A standard bitcoin transaction sends bitcoin to an address. This bitcoin can then be spent by the private key to which it belongs. However, bitcoin can also be sent such that it requires multiple signatures from different private keys. In this way, funds can be jointly held by a family, business partners, corporate boards, or any collective.
Multisig setups are typically described as m-of-n, wherein the signatures of at least m private keys are required, and these private keys must correspond to any of the n defined public keys. For example, in a typical “2-of-3” setup, three public keys will be defined, and signatures from any two of the corresponding private keys are sufficient to unlock and spend the bitcoin.
Most multisig transactions are executed as P2SH transactions, so the address will begin with a “3”. In these cases, the exact script determining which keys are required is not exposed to the blockchain until the bitcoin has been spent. This means that the receivers of the bitcoin, those whose keys formed the multisig address, must remember the setup in order to spend the bitcoin. This setup is called the RedeemScript, as it allows the bitcoin to be redeemed and spent.

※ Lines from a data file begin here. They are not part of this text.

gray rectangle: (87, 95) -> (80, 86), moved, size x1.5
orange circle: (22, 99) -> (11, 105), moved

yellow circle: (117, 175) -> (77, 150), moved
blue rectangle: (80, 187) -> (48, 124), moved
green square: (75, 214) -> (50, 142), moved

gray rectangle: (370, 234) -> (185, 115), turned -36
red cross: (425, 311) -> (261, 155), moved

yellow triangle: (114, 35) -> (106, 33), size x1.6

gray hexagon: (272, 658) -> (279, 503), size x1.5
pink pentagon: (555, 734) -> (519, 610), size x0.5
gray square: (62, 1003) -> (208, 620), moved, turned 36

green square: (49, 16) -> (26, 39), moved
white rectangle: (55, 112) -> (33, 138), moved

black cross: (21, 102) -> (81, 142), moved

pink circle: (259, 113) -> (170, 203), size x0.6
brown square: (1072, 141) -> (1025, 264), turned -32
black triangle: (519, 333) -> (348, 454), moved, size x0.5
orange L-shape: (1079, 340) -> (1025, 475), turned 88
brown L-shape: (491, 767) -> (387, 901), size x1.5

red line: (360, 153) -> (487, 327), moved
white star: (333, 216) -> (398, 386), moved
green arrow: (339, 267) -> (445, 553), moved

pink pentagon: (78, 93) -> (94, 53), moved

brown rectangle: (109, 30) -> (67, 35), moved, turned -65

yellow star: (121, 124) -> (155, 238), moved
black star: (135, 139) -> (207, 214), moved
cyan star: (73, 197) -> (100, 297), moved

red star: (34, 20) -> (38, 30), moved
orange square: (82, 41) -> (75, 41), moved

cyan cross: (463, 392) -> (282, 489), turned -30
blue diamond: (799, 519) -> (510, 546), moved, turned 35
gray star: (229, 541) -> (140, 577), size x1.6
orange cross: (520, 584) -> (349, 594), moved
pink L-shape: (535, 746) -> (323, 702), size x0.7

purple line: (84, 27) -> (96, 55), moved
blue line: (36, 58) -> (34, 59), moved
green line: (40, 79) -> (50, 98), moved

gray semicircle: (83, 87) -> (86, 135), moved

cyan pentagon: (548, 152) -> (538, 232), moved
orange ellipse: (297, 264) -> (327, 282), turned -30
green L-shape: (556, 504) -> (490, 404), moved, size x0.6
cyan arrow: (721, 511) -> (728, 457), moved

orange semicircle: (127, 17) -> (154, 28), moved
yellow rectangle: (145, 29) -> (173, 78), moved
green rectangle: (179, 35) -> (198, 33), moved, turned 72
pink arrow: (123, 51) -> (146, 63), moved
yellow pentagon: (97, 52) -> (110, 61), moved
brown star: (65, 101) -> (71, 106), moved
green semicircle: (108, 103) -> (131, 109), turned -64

Let’s walk through an example: Alice, Bob, and Charlie want to start a company and hold joint custody of some bitcoin. To ensure that one of them cannot steal the collective funds, Alice, Bob, and Charlie share one public key each. They also decide that they will run their company based on majority rule. Thus, any two signatures are sufficient to spend their shared bitcoin. This requirement of two signatures coming from any of the three public keys, is translated to form a script, which is hashed to yield the address to which all three partners will send their contributions to the company fund. This set up would be described as a 2-of-3 multisig.